──────── DATA FOR THIS TASK ────────

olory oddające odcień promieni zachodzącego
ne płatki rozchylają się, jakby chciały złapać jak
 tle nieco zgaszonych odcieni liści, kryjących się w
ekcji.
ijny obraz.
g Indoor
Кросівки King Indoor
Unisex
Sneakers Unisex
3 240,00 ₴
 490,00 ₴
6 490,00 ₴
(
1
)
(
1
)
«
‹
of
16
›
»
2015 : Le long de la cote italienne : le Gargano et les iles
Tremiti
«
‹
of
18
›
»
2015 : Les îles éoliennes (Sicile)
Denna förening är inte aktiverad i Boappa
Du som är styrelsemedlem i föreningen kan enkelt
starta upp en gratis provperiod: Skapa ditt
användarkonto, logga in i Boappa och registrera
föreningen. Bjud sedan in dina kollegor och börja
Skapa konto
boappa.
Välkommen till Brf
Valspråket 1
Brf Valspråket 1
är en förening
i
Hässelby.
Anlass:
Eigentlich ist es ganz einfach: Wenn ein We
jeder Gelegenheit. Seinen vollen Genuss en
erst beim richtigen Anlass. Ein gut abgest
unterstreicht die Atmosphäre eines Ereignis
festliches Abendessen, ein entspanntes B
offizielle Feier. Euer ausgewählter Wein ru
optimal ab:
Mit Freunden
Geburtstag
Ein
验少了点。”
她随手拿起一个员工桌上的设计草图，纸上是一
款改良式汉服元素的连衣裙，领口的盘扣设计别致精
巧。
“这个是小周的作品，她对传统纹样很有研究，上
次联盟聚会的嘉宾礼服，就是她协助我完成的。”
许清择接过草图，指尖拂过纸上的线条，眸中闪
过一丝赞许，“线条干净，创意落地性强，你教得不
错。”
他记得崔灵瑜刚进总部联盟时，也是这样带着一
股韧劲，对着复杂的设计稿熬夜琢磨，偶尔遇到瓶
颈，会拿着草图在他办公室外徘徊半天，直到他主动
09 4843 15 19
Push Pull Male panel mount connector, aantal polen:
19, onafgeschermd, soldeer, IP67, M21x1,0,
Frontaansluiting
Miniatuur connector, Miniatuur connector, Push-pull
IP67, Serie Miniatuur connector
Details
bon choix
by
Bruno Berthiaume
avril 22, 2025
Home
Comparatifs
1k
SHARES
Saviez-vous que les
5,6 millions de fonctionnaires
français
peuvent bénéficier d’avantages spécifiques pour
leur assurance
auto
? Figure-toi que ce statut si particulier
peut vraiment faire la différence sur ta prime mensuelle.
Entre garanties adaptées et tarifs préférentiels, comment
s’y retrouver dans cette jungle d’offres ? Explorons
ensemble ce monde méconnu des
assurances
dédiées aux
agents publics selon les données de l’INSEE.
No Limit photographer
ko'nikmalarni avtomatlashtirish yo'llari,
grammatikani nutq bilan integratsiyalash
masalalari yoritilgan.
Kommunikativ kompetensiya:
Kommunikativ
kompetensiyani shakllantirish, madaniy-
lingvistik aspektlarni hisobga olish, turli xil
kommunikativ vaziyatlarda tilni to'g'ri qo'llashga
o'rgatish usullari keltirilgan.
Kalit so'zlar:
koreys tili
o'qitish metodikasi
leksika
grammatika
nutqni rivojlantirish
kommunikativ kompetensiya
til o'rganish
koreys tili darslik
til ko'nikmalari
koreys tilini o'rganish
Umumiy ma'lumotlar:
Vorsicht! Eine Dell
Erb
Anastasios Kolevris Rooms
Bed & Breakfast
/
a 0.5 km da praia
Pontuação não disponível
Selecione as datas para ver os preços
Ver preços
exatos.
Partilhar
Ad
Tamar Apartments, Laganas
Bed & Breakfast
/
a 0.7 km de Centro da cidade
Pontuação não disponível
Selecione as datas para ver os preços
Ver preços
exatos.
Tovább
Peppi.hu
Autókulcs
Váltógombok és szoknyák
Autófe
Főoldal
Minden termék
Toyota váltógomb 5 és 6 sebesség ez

────────

[EXERCISE INSTRUCTIONS]
An exact copy of the lines above, from the one containing "s’y retrouver dans" down to the one containing "masalalari yoritilgan." and including both, is the whole answer; retype it and nothing else.

[SOLUTION FOR THIS TASK]
s’y retrouver dans cette jungle d’offres ? Explorons
ensemble ce monde méconnu des
assurances
dédiées aux
agents publics selon les données de l’INSEE.
No Limit photographer
ko'nikmalarni avtomatlashtirish yo'llari,
grammatikani nutq bilan integratsiyalash
masalalari yoritilgan.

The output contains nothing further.